As of the census of 2000, there were 3,664 people, 849 households, and 751 families in the CDP. The population density was 9,319.0 PD/sqmi. There were 904 housing units at an average density of 2,299.2 /sqmi. The racial makeup of the CDP was 10.84% White, 0.16% Black or African American, 0.14% Native American, 26.80% Asian, 24.73% Pacific Islander, 0.33% from other races, and 37.01% from two or more races. 10.37% of the population were Hispanic or Latino of any race.

There were 849 households, 38.9% had children under the age of 18 living with them, 59.4% were married couples living together, 21.0% had a female householder with no husband present, and 11.5% were non-families. 8.5% of households were one person, and 3.3% were one person aged 65 or older. The average household size was 4.31 and the average family size was 4.42.

In the community 31.4% of the population was under the age of 18, 10.7% was from 18 to 24, 28.8% from 25 to 44, 20.7% from 45 to 64, and 8.4% 65 or older. The median age was 30 years. For every 100 females there were 97.2 males. For every 100 females age 18 and over, there were 93.8 males.

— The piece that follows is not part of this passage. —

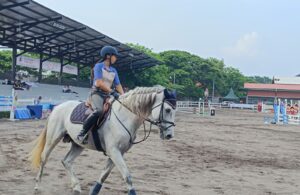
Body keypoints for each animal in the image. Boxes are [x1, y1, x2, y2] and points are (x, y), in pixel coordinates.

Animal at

The median household income was $47,594 and the median family income was $43,347. Males had a median income of $28,036 versus $21,621 for females. The per capita income for the CDP was $12,493. 8.1% of the population and 5.9% of families were below the poverty line. Out of the total population, 9.6% of those under the age of 18 and 5.7% of those 65 and older were living below the poverty line.

Historical population
| Census | Pop. | Note | %± |
| 2020 | 6,057 |  | — |
U.S. Decennial Census

== Tourism ==
Waimānalo is the home of Sea Life Park, a marine biology and sea-life attraction near Makapu'u Beach. Japanese sumo grand champion Chad Rowan (aka Akebono) was born in Waimānalo. A large statue of him stands at the Waimānalo Shopping Center and serves as a tourist photo opportunity.

==Notable residents==
- Richard Chamberlain, actor known for playing Dr. Kildare in the series by that name, died here in 2025.
- Sasha Colby, drag performer and winner of Season 15 of RuPaul's Drag Race
- Magnum P.I., the character from the eponymous TV series lived in Waimānalo.
- Tetairoa McMillan, wide receiver for the Arizona Wildcats and Carolina Panthers first-round pick, winner of the 2022 Polynesian Football Player of the Year Award
- Chad Rowan, better known as Akebono, the 64th and first non-Japanese sumo wrestler to reach the highest rank of yokozuna in 1993
- Barack Hussein Obama, the 44th president of the United States, has a house in Waimānalo.
- Gabby Pahinui and his son Cyril Pahinui, both renowned slack-key guitarists.